» **WRITTEN REQUEST**
Switch every "common name" in the listing to "vernacular name" and leave everything else as it is.

— start MATERIAL FOR THE TASK —

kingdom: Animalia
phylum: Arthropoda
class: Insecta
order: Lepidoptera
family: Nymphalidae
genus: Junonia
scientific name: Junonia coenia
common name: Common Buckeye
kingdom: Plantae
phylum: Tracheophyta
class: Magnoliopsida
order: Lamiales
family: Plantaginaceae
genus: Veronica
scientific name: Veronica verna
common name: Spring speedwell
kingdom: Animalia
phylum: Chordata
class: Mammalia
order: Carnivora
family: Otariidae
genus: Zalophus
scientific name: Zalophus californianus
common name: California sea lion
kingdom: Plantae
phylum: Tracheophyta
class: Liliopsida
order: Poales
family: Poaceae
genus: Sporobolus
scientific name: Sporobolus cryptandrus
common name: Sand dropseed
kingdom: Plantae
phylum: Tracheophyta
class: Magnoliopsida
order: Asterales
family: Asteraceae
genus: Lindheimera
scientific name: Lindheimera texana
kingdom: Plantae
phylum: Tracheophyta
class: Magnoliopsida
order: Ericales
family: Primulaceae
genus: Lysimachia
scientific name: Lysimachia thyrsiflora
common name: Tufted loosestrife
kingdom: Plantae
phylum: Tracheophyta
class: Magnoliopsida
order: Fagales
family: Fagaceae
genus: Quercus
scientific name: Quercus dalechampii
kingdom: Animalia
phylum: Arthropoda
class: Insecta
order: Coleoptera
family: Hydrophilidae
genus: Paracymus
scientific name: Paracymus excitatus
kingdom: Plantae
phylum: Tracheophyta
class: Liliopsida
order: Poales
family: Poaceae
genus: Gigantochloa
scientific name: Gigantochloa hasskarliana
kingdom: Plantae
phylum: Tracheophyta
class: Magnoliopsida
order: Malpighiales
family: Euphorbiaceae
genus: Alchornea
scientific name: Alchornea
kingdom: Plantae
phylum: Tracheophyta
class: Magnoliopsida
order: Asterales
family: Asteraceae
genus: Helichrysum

— end MATERIAL FOR THE TASK —

» **SOLVED EXERCISE**
kingdom: Animalia
phylum: Arthropoda
class: Insecta
order: Lepidoptera
family: Nymphalidae
genus: Junonia
scientific name: Junonia coenia
vernacular name: Common Buckeye
kingdom: Plantae
phylum: Tracheophyta
class: Magnoliopsida
order: Lamiales
family: Plantaginaceae
genus: Veronica
scientific name: Veronica verna
vernacular name: Spring speedwell
kingdom: Animalia
phylum: Chordata
class: Mammalia
order: Carnivora
family: Otariidae
genus: Zalophus
scientific name: Zalophus californianus
vernacular name: California sea lion
kingdom: Plantae
phylum: Tracheophyta
class: Liliopsida
order: Poales
family: Poaceae
genus: Sporobolus
scientific name: Sporobolus cryptandrus
vernacular name: Sand dropseed
kingdom: Plantae
phylum: Tracheophyta
class: Magnoliopsida
order: Asterales
family: Asteraceae
genus: Lindheimera
scientific name: Lindheimera texana
kingdom: Plantae
phylum: Tracheophyta
class: Magnoliopsida
order: Ericales
family: Primulaceae
genus: Lysimachia
scientific name: Lysimachia thyrsiflora
vernacular name: Tufted loosestrife
kingdom: Plantae
phylum: Tracheophyta
class: Magnoliopsida
order: Fagales
family: Fagaceae
genus: Quercus
scientific name: Quercus dalechampii
kingdom: Animalia
phylum: Arthropoda
class: Insecta
order: Coleoptera
family: Hydrophilidae
genus: Paracymus
scientific name: Paracymus excitatus
kingdom: Plantae
phylum: Tracheophyta
class: Liliopsida
order: Poales
family: Poaceae
genus: Gigantochloa
scientific name: Gigantochloa hasskarliana
kingdom: Plantae
phylum: Tracheophyta
class: Magnoliopsida
order: Malpighiales
family: Euphorbiaceae
genus: Alchornea
scientific name: Alchornea
kingdom: Plantae
phylum: Tracheophyta
class: Magnoliopsida
order: Asterales
family: Asteraceae
genus: Helichrysum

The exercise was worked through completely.